AI and the New Bubble

I remember when blockchain, cryptocurrencies, and the metaverse were the promises of the future. They sold us on the idea that they were going to change everything: the way we work, trade, and even live. It seemed like we were on the brink of a revolution. But here we are, a few years later, and those promises still haven’t materialized.

The metaverse was envisioned as a digital parallel world where we would all interact with avatars, buy virtual land, and attend concerts without leaving home. Today, that idea is as stuck as the old Second Life communities. While concepts like Fortnite and Roblox are successful, the grand metaverse we were sold hasn’t come anywhere close, and those platforms were already thriving before the word “metaverse” became trendy. For many companies, it has turned into a dead-end project—huge investments in platforms that users didn’t adopt as quickly as expected. Anyone remember Facebook’s work meetings in the metaverse? Exactly.

Blockchain was the technology that was supposed to revolutionize the financial system, remove intermediaries from banking, and provide absolute transparency to any transaction.
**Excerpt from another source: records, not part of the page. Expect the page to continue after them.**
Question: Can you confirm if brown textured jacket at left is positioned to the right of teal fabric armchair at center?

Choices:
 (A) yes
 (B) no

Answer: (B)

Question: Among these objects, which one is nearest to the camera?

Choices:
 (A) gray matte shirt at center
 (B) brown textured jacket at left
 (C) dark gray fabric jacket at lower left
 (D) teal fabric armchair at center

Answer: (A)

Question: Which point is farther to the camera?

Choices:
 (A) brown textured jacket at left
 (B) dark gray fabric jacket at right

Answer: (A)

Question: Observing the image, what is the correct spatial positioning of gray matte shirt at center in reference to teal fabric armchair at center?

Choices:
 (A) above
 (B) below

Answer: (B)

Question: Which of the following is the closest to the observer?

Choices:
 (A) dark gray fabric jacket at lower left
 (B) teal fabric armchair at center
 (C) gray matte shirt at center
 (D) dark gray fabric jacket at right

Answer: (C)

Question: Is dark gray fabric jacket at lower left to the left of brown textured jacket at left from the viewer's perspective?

However, aside from a few experiments in supply chains and cryptocurrencies, it hasn’t lived up to its promise. Real, useful, and scalable use cases have been minimal. In the end, blockchain got caught up in the “hype” of cryptocurrencies, where, instead of being a tool for making the economy fairer, it turned into a vehicle for speculation. Decentralization sounds great in theory, but most of the crypto exchanges that grew around it have proven to be just as centralized and vulnerable as the banks they supposedly wanted to dethrone.

And then there are cryptocurrencies. Do you remember when Bitcoin and Ethereum were “the future of money”? The “crypto bros” told us they were the answer to inflation, government control, and even the collapse of the financial system. But what we’ve seen is that cryptocurrencies move with the same speculative logic as traditional assets. What was sold as a safe haven during crises has proven to be even more volatile than stock markets. And to top it off, we’ve seen multiple scams and the collapse of exchanges like FTX, which wiped out people’s savings.
In the end, the metaverse, blockchain, and cryptocurrencies seem to have fallen victim to the classic technology cycle: initial hype, followed by a rapid adoption by investors who fear missing out on “the next big thing,” only to then crash into the harsh reality of the lack of massive use cases. This has all the hallmarks of a tech bubble that has burst. What remains is a shadow of what once was, but most of the capital and resources have evaporated.

We’ve gone through a case of pure “Darwinism,” where only the projects that made sense using these technologies have survived—and in many cases, they’ve done so successfully.

But now, ladies and gentlemen, let’s talk about artificial intelligence.

AI is the technology that’s actually delivering on what the other tech promises failed to achieve. It’s integrating into our daily lives in ways that are already changing how we do things. From chatbots, to algorithms that predict what we want to buy before we even know it ourselves, to systems that automate tasks that used to take hours of human labor. Everything blockchain, crypto, and the metaverse promised to do, AI is doing faster and more effectively.

And here’s where I think the big shift is happening: AI isn’t just a tool, it’s a platform that’s transforming entire industries. Unlike the metaverse or cryptocurrencies, AI doesn’t need a parallel “market” to function. It doesn’t need to create an alternative reality or replace traditional money. It simply enhances what already exists.
AI isn’t just the next hype. It’s the technology that’s going to redefine the world—not just by improving efficiency, but by radically changing how we interact with knowledge, work, and the economy. If the metaverse and cryptocurrencies made us dream of an alternate future, AI is going to make us live in a very different one.